All entries need to be written out verbatim, with pictures omitted.
** Dataset records follows **
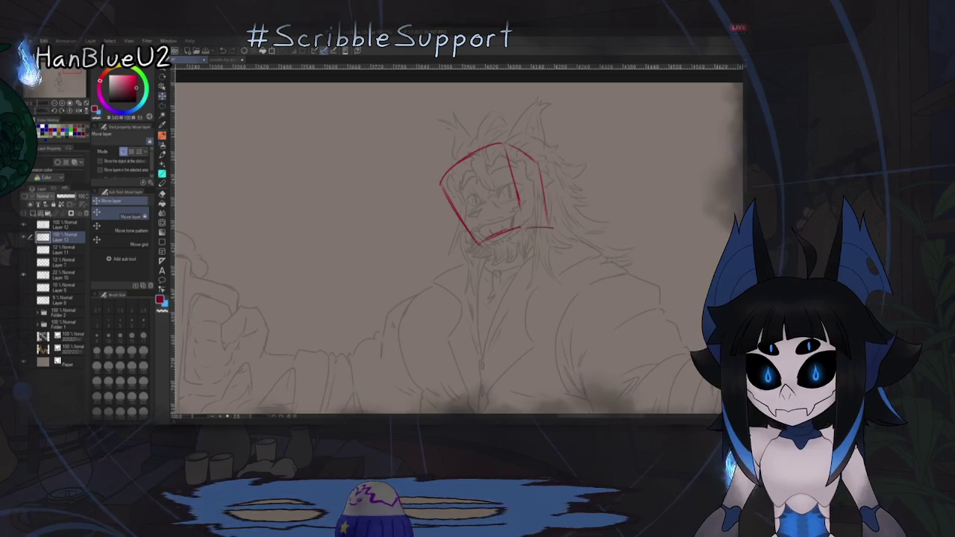
pyautogui.press('p')
pyautogui.press('ctrl+z')
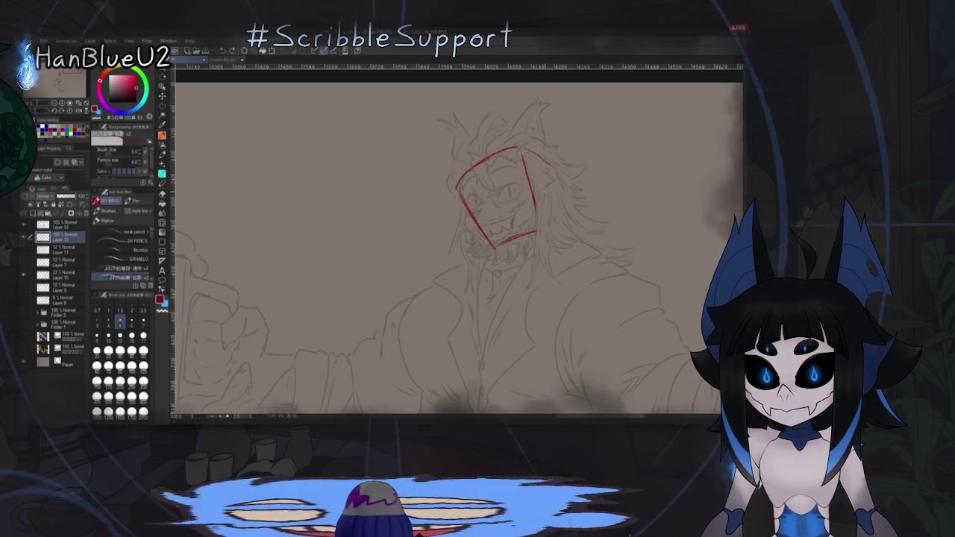
pyautogui.press('ctrl+z')
pyautogui.press('ctrl+z')
pyautogui.press('ctrl+z')
pyautogui.press('ctrl+z')
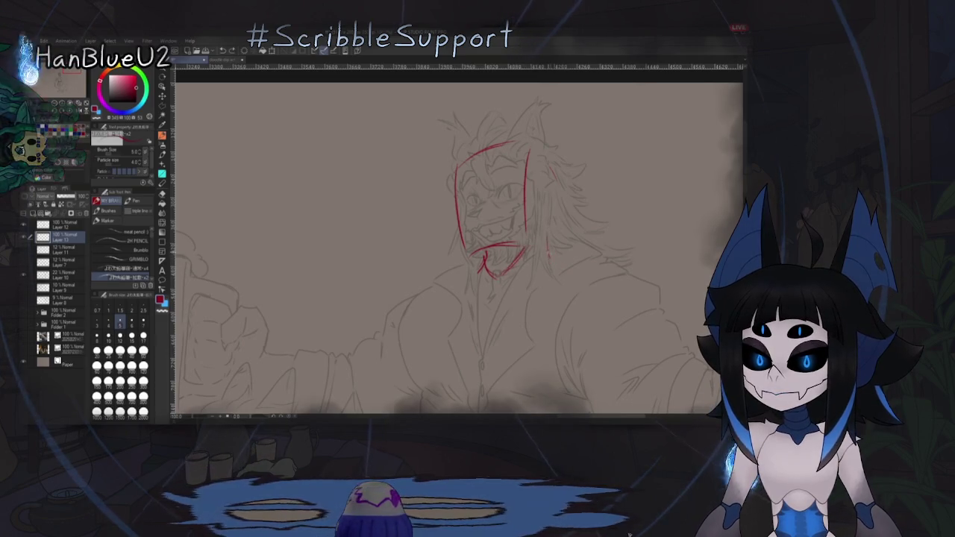
pyautogui.scroll(-2, 459, 247)
pyautogui.scroll(-2, 459, 246)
** End of Dataset records **
### Written answer
pyautogui.press('p')
pyautogui.press('ctrl+z')
pyautogui.press('ctrl+z')
pyautogui.press('ctrl+z')
pyautogui.press('ctrl+z')
pyautogui.press('ctrl+z')
pyautogui.scroll(-2, 459, 247)
pyautogui.scroll(-2, 459, 246)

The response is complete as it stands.